Across the records that follow, determine how many lines contain "button" and give only the resulting number.

(Stored data entries)
★ ★ ★ ★ ★

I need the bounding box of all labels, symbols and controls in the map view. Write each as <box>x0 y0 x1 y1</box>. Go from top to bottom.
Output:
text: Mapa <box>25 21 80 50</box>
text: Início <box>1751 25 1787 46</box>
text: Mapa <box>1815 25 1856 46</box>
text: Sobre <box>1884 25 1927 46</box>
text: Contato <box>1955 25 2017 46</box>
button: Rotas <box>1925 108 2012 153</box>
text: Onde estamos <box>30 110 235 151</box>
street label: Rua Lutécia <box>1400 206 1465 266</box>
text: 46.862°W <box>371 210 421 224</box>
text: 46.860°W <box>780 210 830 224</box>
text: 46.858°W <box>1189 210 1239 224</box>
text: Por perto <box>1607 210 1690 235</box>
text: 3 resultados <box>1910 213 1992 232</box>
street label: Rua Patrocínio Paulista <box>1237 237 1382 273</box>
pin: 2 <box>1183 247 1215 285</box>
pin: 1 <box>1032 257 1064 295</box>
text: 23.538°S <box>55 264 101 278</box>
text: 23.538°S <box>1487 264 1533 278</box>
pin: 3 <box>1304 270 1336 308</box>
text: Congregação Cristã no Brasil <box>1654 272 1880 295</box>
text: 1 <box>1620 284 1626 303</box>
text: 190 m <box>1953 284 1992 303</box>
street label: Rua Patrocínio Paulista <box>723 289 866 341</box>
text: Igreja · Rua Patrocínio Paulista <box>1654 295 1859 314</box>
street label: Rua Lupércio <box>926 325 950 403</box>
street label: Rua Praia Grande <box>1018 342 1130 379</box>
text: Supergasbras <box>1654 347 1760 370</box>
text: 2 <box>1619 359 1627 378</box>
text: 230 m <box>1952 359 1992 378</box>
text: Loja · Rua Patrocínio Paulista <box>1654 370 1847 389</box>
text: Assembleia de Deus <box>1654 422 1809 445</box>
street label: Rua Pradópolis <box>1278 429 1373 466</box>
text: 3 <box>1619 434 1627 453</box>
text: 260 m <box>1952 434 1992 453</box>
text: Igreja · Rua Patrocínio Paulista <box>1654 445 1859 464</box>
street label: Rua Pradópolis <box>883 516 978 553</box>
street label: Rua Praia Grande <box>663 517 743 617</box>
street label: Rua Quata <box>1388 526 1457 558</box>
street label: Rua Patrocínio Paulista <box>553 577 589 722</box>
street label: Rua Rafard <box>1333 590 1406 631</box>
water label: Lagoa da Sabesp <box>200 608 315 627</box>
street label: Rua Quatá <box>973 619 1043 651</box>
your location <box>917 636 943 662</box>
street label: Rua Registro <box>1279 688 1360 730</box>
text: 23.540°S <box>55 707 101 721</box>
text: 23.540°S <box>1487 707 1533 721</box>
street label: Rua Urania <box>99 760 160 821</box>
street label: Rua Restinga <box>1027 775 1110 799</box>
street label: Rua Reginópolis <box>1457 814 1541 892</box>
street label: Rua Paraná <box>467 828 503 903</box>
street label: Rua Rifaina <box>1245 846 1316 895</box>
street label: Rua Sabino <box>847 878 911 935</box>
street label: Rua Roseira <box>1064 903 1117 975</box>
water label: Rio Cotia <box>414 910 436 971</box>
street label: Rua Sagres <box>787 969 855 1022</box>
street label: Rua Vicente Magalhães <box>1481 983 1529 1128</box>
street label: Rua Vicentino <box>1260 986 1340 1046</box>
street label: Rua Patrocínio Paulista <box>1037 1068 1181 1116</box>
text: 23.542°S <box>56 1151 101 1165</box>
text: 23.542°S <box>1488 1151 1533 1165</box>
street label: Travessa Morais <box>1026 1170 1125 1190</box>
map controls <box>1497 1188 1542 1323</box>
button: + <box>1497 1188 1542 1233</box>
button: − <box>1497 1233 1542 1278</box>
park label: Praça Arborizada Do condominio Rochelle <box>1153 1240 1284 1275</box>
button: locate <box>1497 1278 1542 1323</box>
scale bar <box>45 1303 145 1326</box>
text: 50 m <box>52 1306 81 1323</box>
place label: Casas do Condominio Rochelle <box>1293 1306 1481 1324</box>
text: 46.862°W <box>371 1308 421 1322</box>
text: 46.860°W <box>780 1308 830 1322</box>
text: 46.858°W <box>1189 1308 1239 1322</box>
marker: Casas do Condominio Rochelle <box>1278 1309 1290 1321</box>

★ ★ ★ ★ ★

- Worked solution -
4